Activity: Once you have located the line containing "556 471 89.6" in the material below, return it exactly along with each line after it through the line containing "131 676 86.0".
[Data]
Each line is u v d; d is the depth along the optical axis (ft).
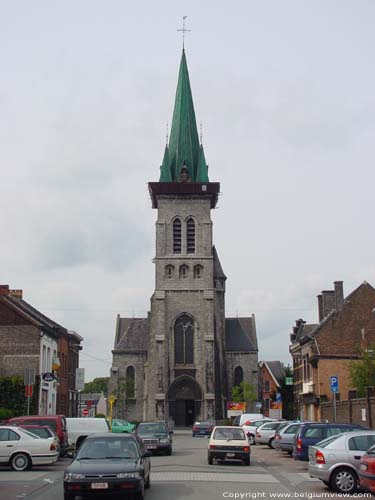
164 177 289.94
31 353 172.45
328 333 193.67
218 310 313.32
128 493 57.16
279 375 403.34
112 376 311.27
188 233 283.79
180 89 303.68
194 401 269.03
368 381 152.76
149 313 290.97
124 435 66.59
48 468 93.97
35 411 168.14
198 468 92.89
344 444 68.44
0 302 175.22
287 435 115.44
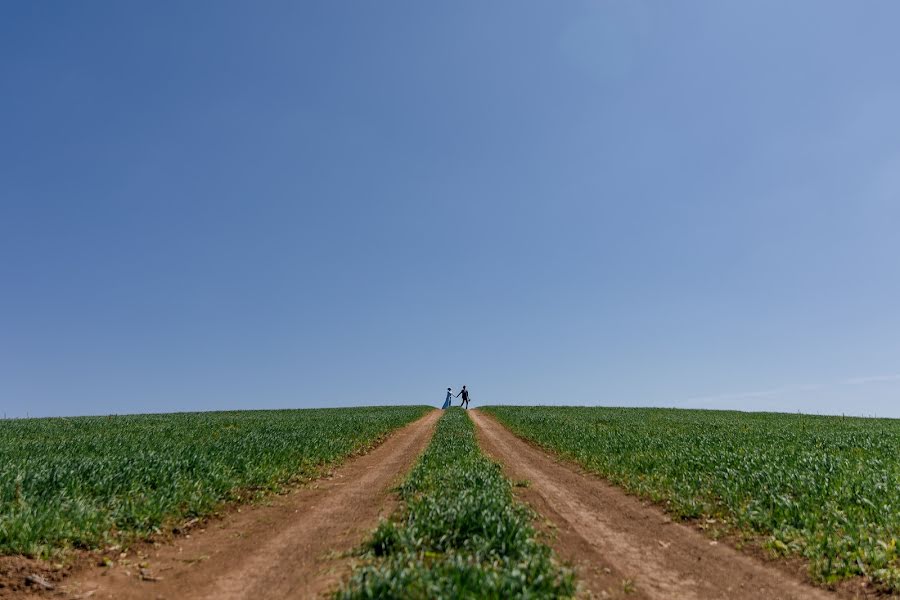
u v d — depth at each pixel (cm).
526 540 789
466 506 905
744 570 803
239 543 925
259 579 727
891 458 1582
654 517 1131
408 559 693
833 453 1680
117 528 937
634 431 2688
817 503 1045
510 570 652
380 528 840
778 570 800
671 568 810
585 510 1184
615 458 1770
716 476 1331
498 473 1489
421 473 1462
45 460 1434
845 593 703
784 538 905
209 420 3625
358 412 4956
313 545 891
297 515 1137
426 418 4606
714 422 3450
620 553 877
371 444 2545
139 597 665
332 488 1456
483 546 753
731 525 1030
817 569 773
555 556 808
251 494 1314
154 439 2139
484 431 3269
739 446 1869
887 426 3044
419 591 577
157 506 1020
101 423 3262
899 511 951
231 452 1648
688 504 1150
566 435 2544
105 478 1164
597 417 3997
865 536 850
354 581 608
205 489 1201
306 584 689
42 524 832
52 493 1040
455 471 1409
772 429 2750
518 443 2630
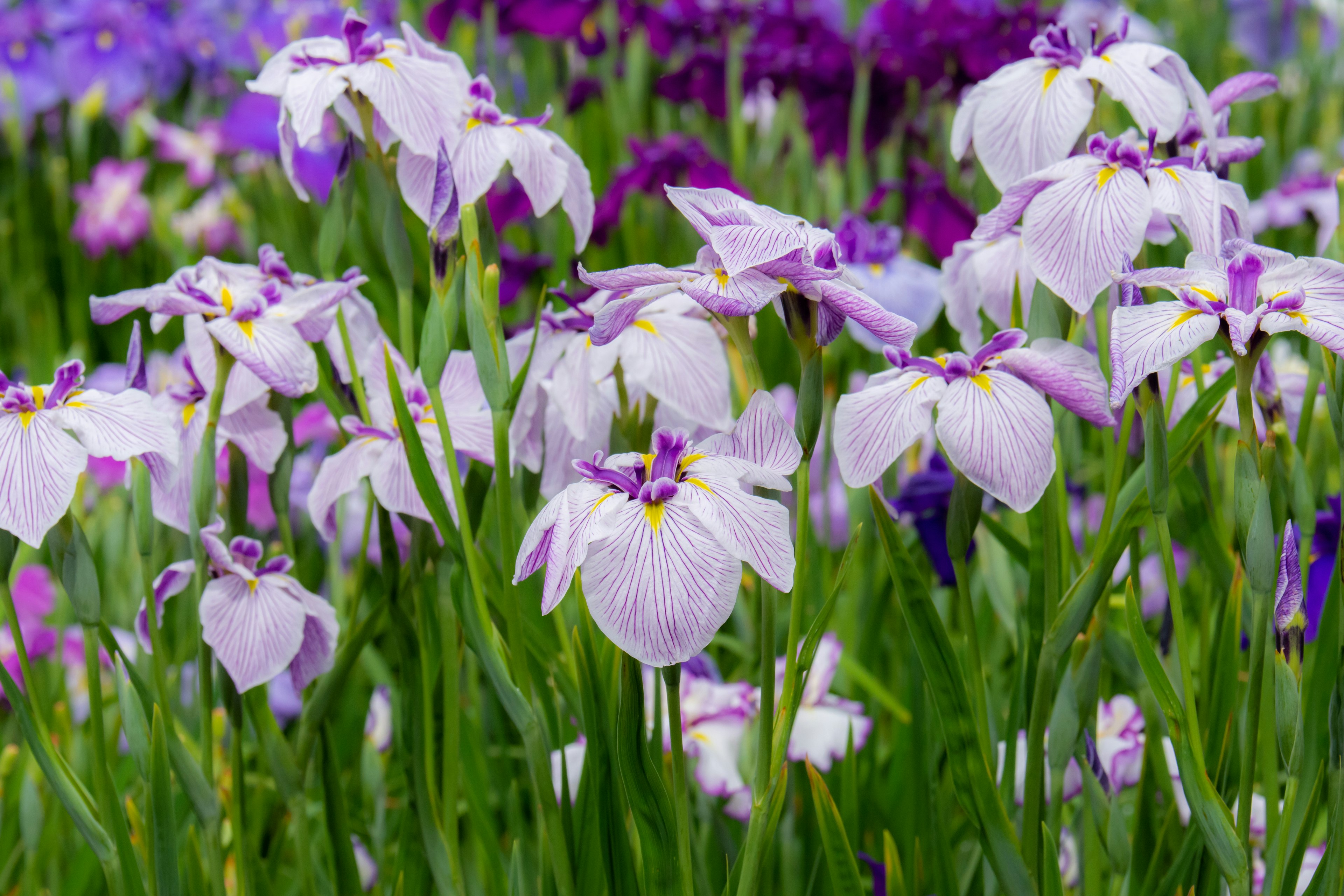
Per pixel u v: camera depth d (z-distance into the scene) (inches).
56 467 82.9
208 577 87.4
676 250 165.0
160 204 220.2
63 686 99.7
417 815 89.8
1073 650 85.3
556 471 89.6
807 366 81.9
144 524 86.3
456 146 88.6
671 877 83.1
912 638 83.7
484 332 84.8
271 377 85.8
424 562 88.7
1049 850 85.8
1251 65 270.5
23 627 109.7
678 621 79.2
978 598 101.7
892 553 83.6
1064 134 87.1
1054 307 85.3
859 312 80.6
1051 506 84.3
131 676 86.0
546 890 87.4
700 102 183.5
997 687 97.3
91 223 217.2
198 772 86.9
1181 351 80.4
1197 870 87.5
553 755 91.3
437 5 180.7
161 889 85.8
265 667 86.7
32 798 93.0
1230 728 87.7
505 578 85.7
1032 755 85.3
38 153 266.5
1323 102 229.9
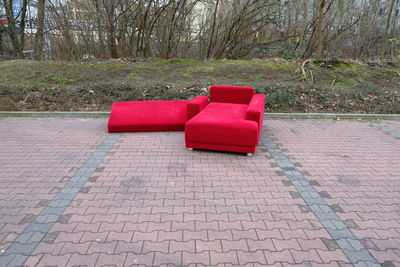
[/Data]
The answer:
556 471 89.6
807 366 81.9
144 524 86.3
456 146 88.6
671 877 83.1
912 638 83.7
484 332 84.8
271 377 85.8
424 562 88.7
1049 850 85.8
1251 65 270.5
23 627 109.7
678 621 79.2
978 598 101.7
892 553 83.6
1064 134 87.1
1054 307 85.3
859 312 80.6
1051 506 84.3
131 676 86.0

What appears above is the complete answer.